Howard Pousner of the Atlanta Journal-Constitution summarizes an interview with Douglas Hertz, chairman of the board of the Woodruff Arts Center, corporate parent of the Atlanta Symphony Orchestra, whose musicians have been locked out over a contract dispute since Sept. 7:
http://artsculture.blog.ajc.com/2014/10/04/woodruff-arts-center-board-leader-takes-stands-on-atlanta-symphony-crisis/
Some of Hertz’s comments, especially his wondering aloud whether the orchestra’s musicians are “a bunch of crazy people” and his remark that ASO Music Director Robert Spano, who protested the lockout, “hasn’t been particularly constructive to this point,” have provoked quite a backlash, at home and elsewhere.
For example, here’s the reaction of orchestra administrative watchdog Drew McManus, on his blog Adapistration:
http://www.adaptistration.com/blog/2014/10/06/things-get-crazy-in-atlanta/
Hertz, unfortunately, does not address the statistic that compensation of ASO musicians amounts to about 25 percent of the orchestra’s budget, a substantially lower percentage than spending on musicians by comparably sized orchestras.

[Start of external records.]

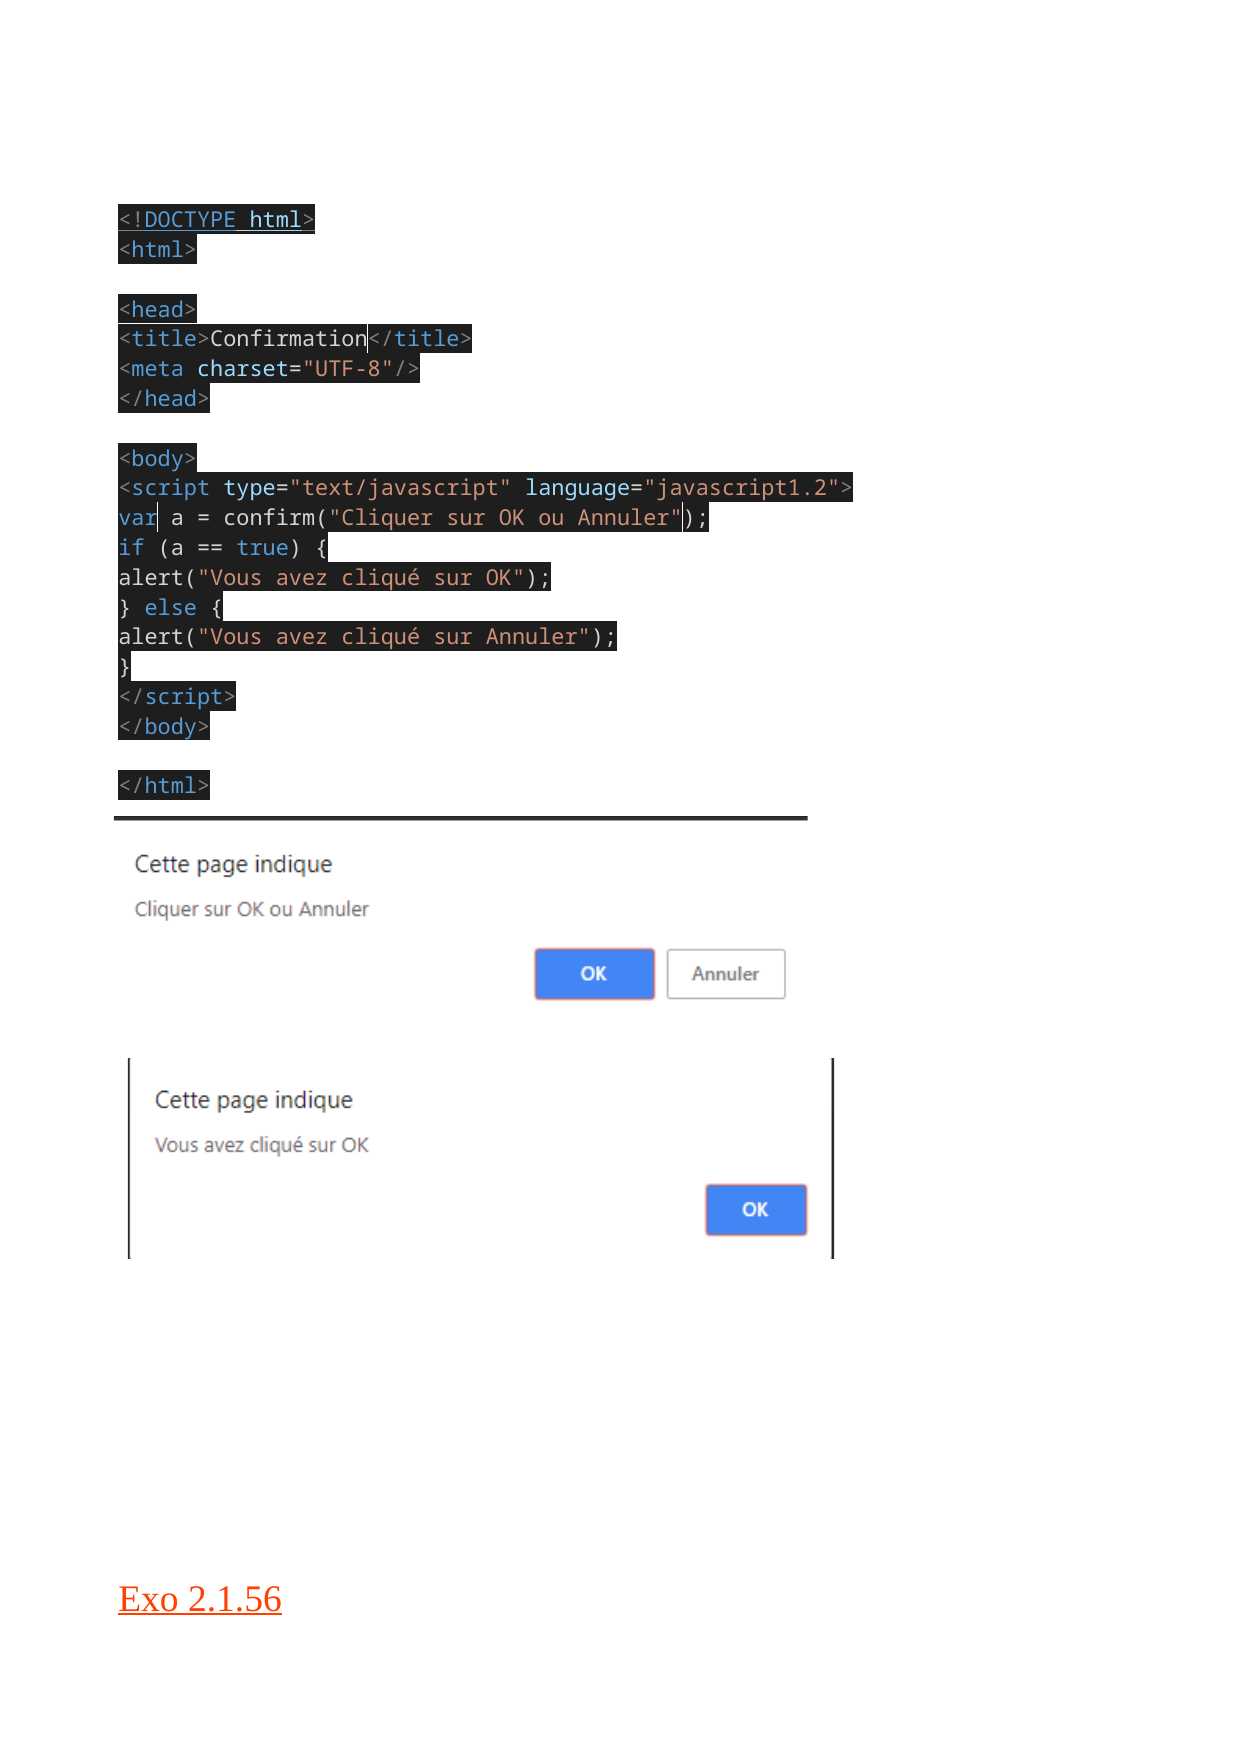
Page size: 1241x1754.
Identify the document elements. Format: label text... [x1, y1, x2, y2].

text if (a == true) { [118, 532, 1122, 562]
picture [127, 1058, 835, 1259]
text } else { [118, 591, 1122, 621]
picture [113, 816, 808, 1023]
text Exo 2.1.56 [118, 1576, 1122, 1619]
text <!DOCTYPE html> [118, 204, 1122, 234]
text } [118, 651, 1122, 681]
text </head> [118, 383, 1122, 413]
text <body> [118, 442, 1122, 472]
text alert("Vous avez cliqué sur Annuler"); [118, 621, 1122, 651]
text </script> [118, 681, 1122, 711]
text <script type="text/javascript" language="javascript1.2"> [118, 472, 1122, 502]
text <html> [118, 234, 1122, 264]
text <title>Confirmation</title> [118, 323, 1122, 353]
text <head> [118, 294, 1122, 323]
text </body> [118, 711, 1122, 740]
text var a = confirm("Cliquer sur OK ou Annuler"); [118, 502, 1122, 532]
text <meta charset="UTF-8"/> [118, 353, 1122, 383]
text alert("Vous avez cliqué sur OK"); [118, 562, 1122, 591]
text </html> [118, 770, 1122, 800]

That’s a key data point in comments from writers whom Hertz dismisses as “journalists who want to take the musicians’ side.”

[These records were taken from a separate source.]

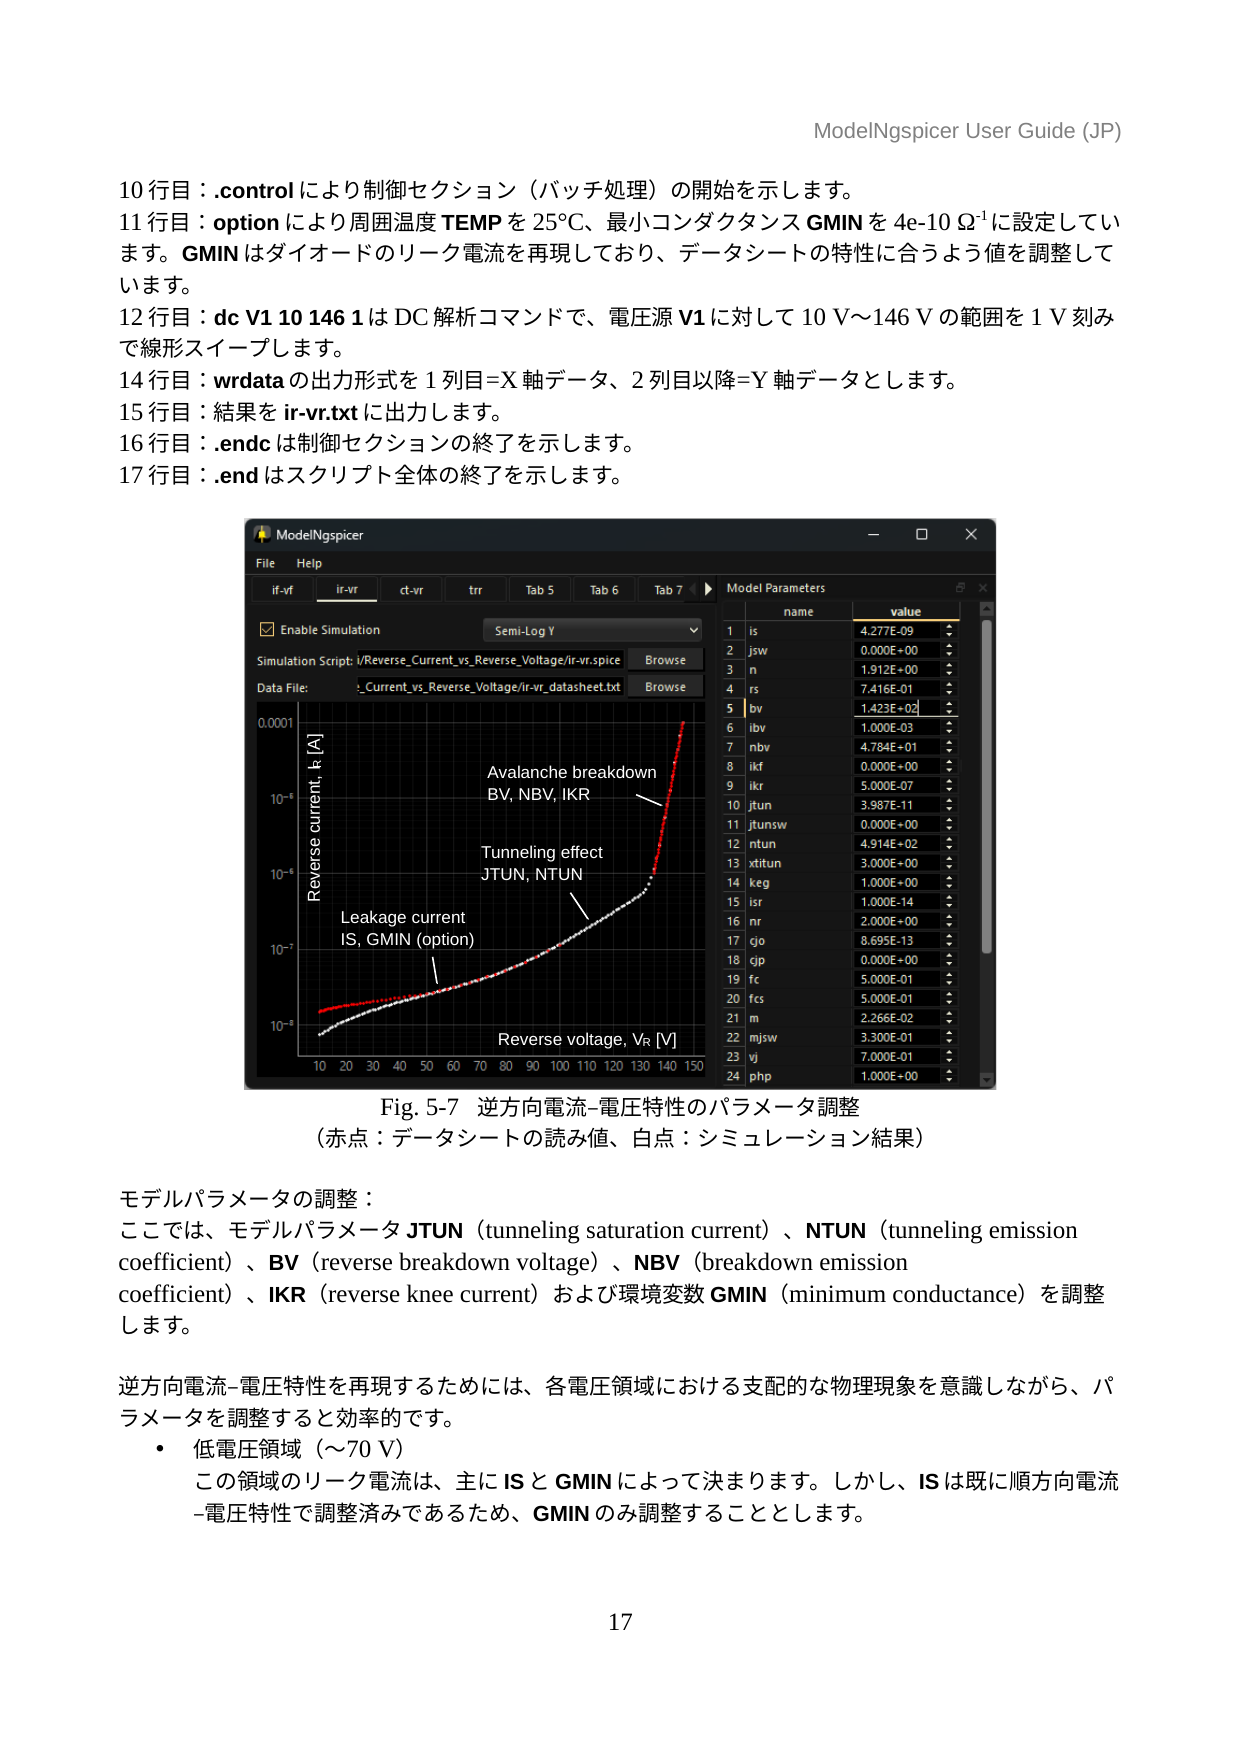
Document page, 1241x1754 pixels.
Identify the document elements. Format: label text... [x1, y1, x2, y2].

text Fig. 5-7 逆方向電流–電圧特性のパラメータ調整 （赤点：データシートの読み値、白点：シミュレーション結果） [118, 518, 1122, 1153]
text 17行目：.endはスクリプト全体の終了を示します。 [118, 458, 1122, 489]
text 14行目：wrdataの出力形式を1列目=X軸データ、2列目以降=Y軸データとします。 [118, 363, 1122, 394]
list 低電圧領域（〜70 V） この領域のリーク電流は、主にISとGMINによって決まります。しかし、ISは既に順方向電流–電圧特性で調整済みであるため、GMINのみ調整することとします。 [156, 1432, 1122, 1527]
text 15行目：結果をir-vr.txtに出力します。 [118, 394, 1122, 426]
text 16行目：.endcは制御セクションの終了を示します。 [118, 426, 1122, 458]
text 10行目：.controlにより制御セクション（バッチ処理）の開始を示します。 [118, 173, 1122, 204]
text 12行目：dc V1 10 146 1はDC解析コマンドで、電圧源 V1に対して10 V～146 Vの範囲を1 V刻みで線形スイープします。 [118, 299, 1122, 363]
text 11行目：optionにより周囲温度TEMPを25°C、最小コンダクタンスGMINを4e-10 Ω-1に設定しています。GMINはダイオードのリーク電流を再現しており、データシートの特性に合うよう値を調整しています。 [118, 204, 1122, 299]
text 逆方向電流–電圧特性を再現するためには、各電圧領域における支配的な物理現象を意識しながら、パラメータを調整すると効率的です。 [118, 1369, 1122, 1432]
text モデルパラメータの調整： [118, 1182, 1122, 1213]
text ここでは、モデルパラメータJTUN（tunneling saturation current）、NTUN（tunneling emission coefficient）、BV（reverse breakdown voltage）、NBV（breakdown emission coefficient）、IKR（reverse knee current）および環境変数GMIN（minimum conductance）を調整します。 [118, 1213, 1122, 1340]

To me, Hertz’s most telling comment is that “less than 5,000 donors in a metropolitan area of 5 million” support the orchestra. “If the public cared[,] maybe we wouldn’t be in this stituation.”
By comparison, the Richmond Symphony, performing in a market one-fifth the size of metro Atlanta, had about 1,250 individual, corporate, foundation and government donors in the 2013-14 fiscal year. (There were additional matching gifts.)

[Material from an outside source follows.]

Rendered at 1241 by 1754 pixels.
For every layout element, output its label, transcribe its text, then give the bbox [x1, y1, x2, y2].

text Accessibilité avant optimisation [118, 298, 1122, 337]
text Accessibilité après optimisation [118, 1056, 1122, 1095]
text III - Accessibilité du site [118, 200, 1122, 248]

I find Hertz’s equation questionable. The orchestra’s relatively small donor pool may reflect public indifference; or it may be the result of not effectively reaching out to the public.
The only financial angels Hertz mentions are those who’ve donated or raised millions. How many of the less than 5,000 are small donors ($1,000 or less), and how much effort goes into soliciting their gifts?
Some professional fund-raisers question the tangible value of small donations – soliciting them may cost more than the solicitation raises. But there’s the intangible value: The more stakeholders an institution has in its community, the more credible its claim that the community cares about it. Big donors notice whether small donors care, so the intangible can translate into the tangible.
And when the crunch comes, as it obviously has in Atlanta, the more people literally invested in the institution, the brighter the prospects for a resolution of the crisis.